Records supplied
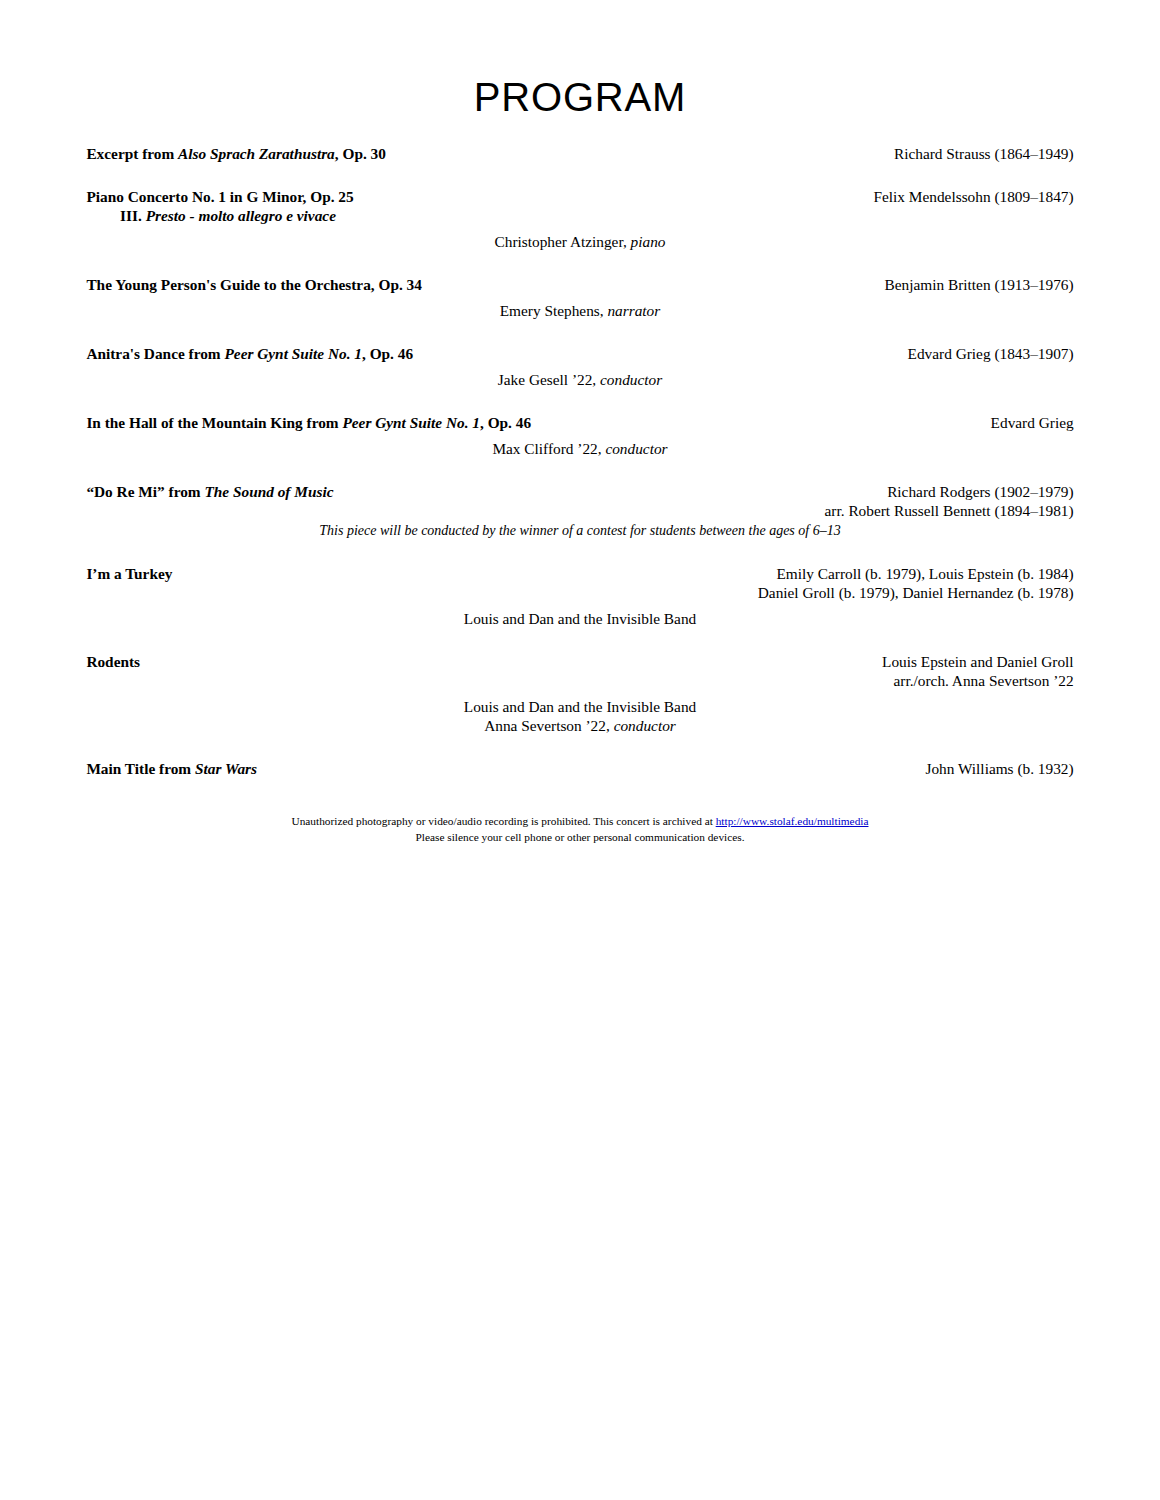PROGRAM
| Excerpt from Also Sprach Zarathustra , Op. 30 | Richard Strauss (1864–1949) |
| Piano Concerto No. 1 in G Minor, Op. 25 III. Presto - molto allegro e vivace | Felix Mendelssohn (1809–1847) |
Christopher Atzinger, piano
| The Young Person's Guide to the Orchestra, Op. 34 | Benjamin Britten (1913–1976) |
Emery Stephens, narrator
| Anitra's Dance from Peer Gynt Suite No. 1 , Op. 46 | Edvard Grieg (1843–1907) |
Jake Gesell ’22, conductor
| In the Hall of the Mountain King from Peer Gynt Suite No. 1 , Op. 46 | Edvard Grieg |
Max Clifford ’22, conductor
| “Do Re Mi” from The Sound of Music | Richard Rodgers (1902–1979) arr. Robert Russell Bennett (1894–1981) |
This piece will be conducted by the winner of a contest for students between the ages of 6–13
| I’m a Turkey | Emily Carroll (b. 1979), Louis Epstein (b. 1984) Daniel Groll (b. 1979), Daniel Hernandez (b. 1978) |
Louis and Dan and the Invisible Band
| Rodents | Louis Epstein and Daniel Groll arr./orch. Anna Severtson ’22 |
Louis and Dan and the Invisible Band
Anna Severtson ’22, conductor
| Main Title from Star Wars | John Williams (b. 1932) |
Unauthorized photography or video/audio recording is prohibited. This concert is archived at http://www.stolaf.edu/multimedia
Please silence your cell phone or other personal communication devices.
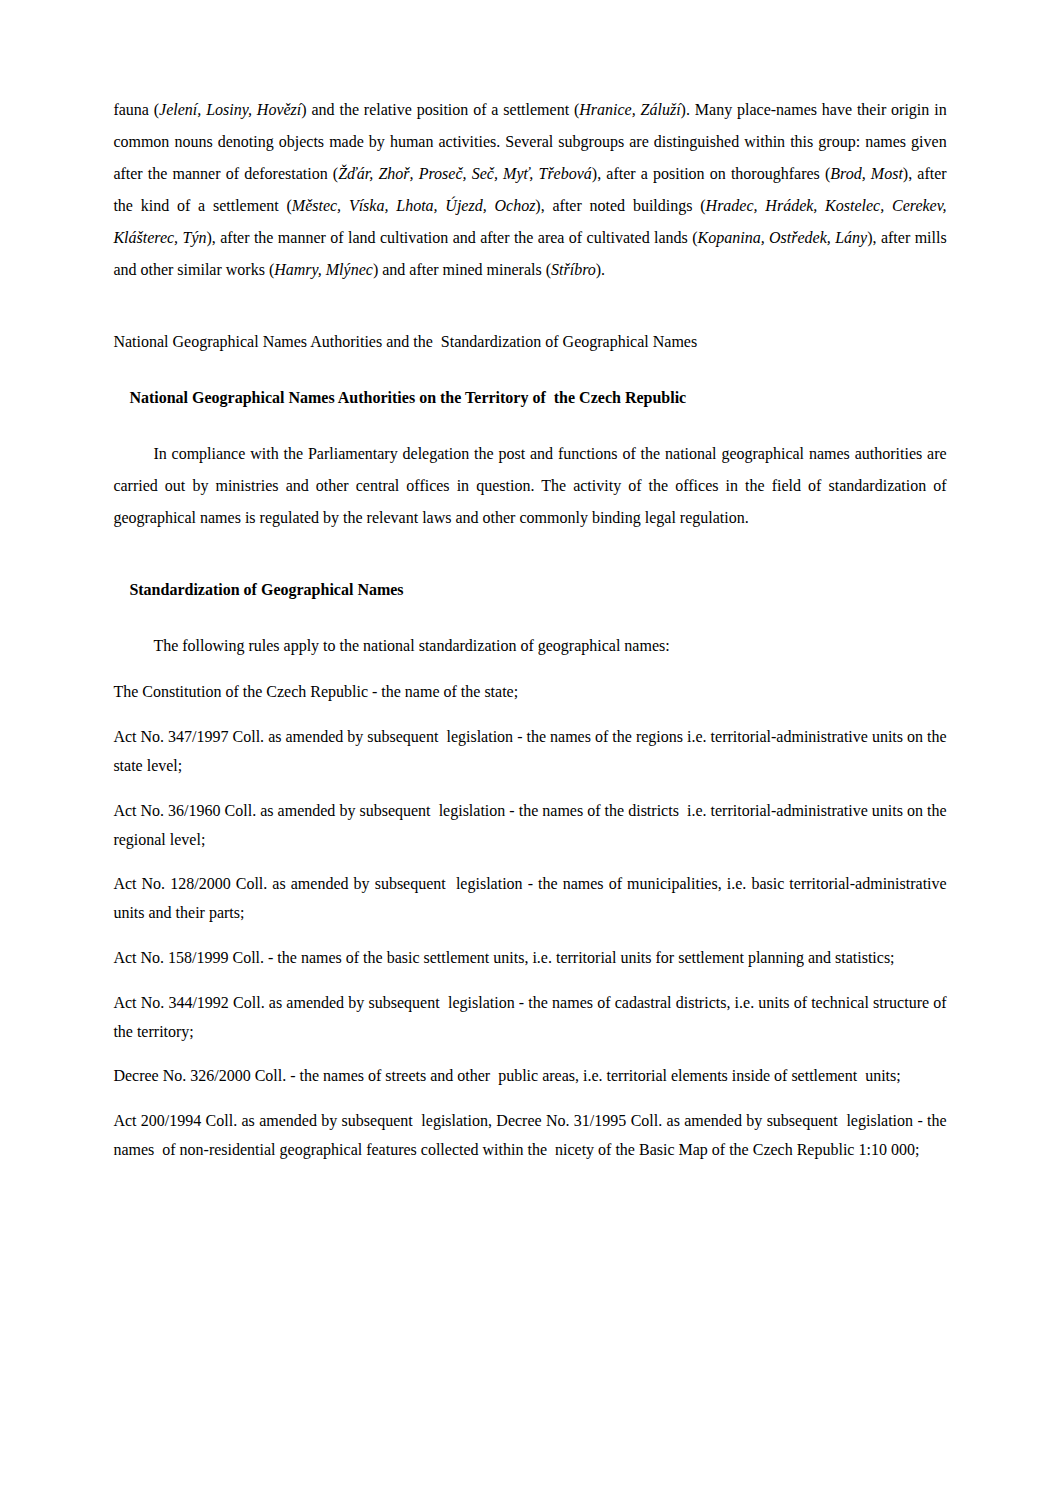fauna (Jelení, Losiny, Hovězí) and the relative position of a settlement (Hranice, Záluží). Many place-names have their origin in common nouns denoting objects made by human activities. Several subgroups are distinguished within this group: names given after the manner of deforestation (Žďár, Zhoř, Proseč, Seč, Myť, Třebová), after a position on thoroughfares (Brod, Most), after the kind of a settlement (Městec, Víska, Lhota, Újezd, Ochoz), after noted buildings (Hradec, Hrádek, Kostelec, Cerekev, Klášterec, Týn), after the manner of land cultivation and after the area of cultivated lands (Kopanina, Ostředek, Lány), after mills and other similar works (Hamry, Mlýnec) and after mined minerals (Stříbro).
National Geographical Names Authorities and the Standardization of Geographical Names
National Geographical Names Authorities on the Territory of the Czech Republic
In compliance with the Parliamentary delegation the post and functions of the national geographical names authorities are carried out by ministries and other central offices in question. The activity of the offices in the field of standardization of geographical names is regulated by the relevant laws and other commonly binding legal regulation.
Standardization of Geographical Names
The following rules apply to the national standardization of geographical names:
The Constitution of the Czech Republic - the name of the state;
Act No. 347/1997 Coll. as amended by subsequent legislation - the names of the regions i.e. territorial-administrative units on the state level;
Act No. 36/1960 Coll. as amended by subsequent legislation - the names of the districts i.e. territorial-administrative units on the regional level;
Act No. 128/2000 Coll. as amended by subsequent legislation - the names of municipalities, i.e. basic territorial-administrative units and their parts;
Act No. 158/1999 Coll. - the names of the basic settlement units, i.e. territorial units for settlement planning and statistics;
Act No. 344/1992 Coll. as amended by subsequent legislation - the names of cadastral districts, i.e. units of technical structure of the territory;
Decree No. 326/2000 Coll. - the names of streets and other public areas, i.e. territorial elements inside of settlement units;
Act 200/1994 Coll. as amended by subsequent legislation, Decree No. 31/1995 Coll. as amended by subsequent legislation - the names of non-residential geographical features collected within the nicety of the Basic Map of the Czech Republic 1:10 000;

Problem
The expected result is every line from the material above that includes "districts".

Exercise output
Act No. 36/1960 Coll. as amended by subsequent legislation - the names of the districts i.e. territorial-administrative units on the regional level;
Act No. 344/1992 Coll. as amended by subsequent legislation - the names of cadastral districts, i.e. units of technical structure of the territory;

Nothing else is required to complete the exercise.